Murder-accused Oscar Pistorius's lawyers failed to prove that his screams sounded like a woman's when he was nervous, the High Court in Pretoria heard on Thursday.


Submitting his closing arguments, prosecutor Gerrie Nel said the defence had put to witnesses that decibel tests were done which suggested that Pistorius’s screams could be mistaken for a woman’s.

“Why put it to a witness as a fact when you won’t prove it later?” Nel said.

The sound expert the defence had called had instead contradicted their argument.

The expert had told the court he could not distinguish between the screams of a man and a woman in tests.

Pistorius is charged with the murder of his girlfriend Reeva Steenkamp on Valentine’s Day last year.

He shot her dead through the locked door of his toilet at his Pretoria home.

Pistorius has denied guilt, saying he thought she was an intruder about to open the door and attack him. The State contends he shot her during an argument.

Some of Pistorius’s neighbours have testified that they heard a woman’s blood-curdling screams on the morning Steenkamp was shot.

The defence has submitted that Pistorius was the one screaming as he called out to Steenkamp to call for the police.

****************

SET EXERCISE ::
Reproduce the trial report word for word, beginning at the words "He shot her dead" and stopping after "Steenkamp was shot.". Rely on the trial report above and nothing else.

PROVIDED MATERIAL ::
****************

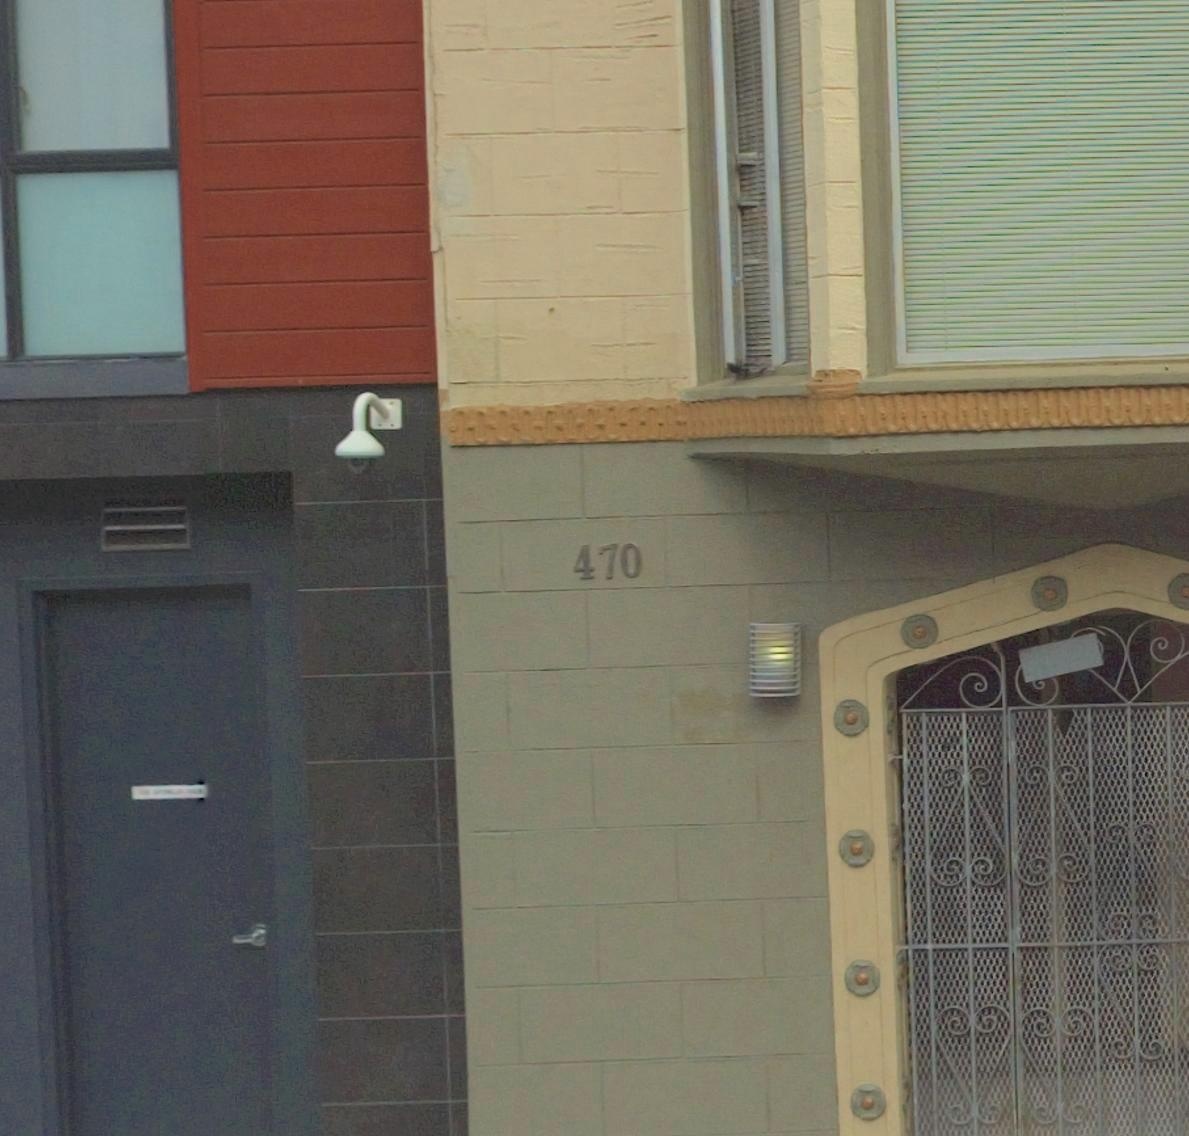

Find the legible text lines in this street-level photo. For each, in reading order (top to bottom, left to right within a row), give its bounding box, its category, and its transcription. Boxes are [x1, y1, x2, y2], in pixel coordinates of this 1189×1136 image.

[570, 540, 646, 583] StreetNumber: 470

****************

RESULT BELOW ::
He shot her dead through the locked door of his toilet at his Pretoria home.

Pistorius has denied guilt, saying he thought she was an intruder about to open the door and attack him. The State contends he shot her during an argument.

Some of Pistorius’s neighbours have testified that they heard a woman’s blood-curdling screams on the morning Steenkamp was shot.